━━━ Texte source

Intitulé Colombia : Shoot on Sight : Eye Trauma in the Context of the National Strike, ce document présente 12 cas de violences policières qui se sont traduites par des lésions oculaires irréversibles.
Quatre de ces cas sont survenus au cours des dernières années et huit dans le cadre de la Grève nationale de 2021, dans les villes de Bogotá, Popayán, Florencia, Medellín et Manizales. Le Service de vérification numérique d’Amnesty International a analysé plus de 300 documents audiovisuels sur les actions disproportionnées et répressives de l’Unité antiémeutes de la police, entre le 28 avril et le 20 octobre, et a conclu que des membres de cette unité se sont livrés à des violations des droits humains généralisées contre les manifestant·e·s et leur ont infligé des traumatismes oculaires en faisant un usage disproportionné d’armes moins meurtrières.

━━━━━━

D'après le texte source, combien des cas présentés ont eu lieu pendant la Grève nationale de 2021 ?

━━━ Données affichées

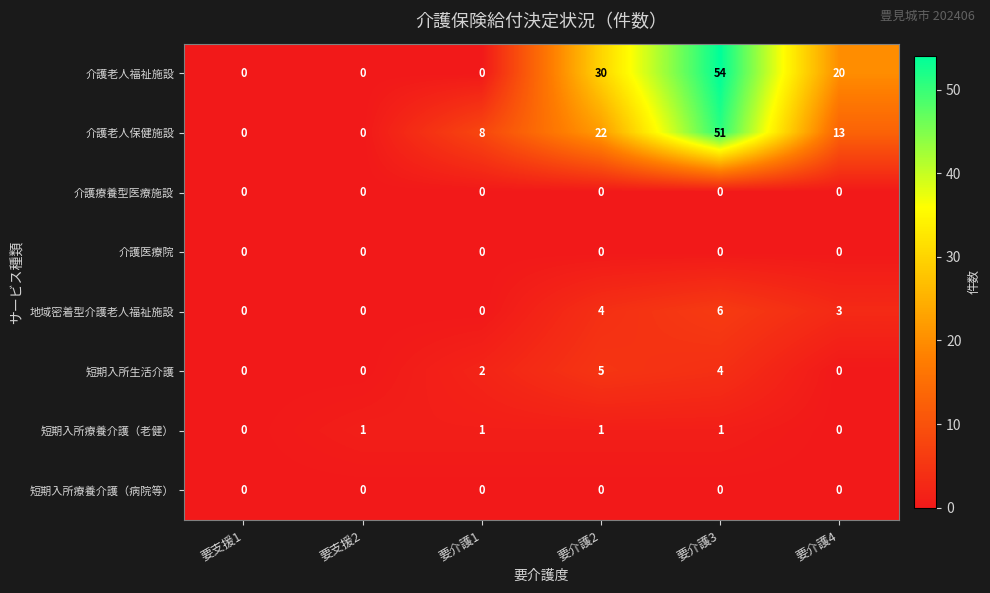

How many data points in 地域密着型介護老人福祉施設 are less than 3?

3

━━━━━━

▸ **Réponse attendue**: Huit cas.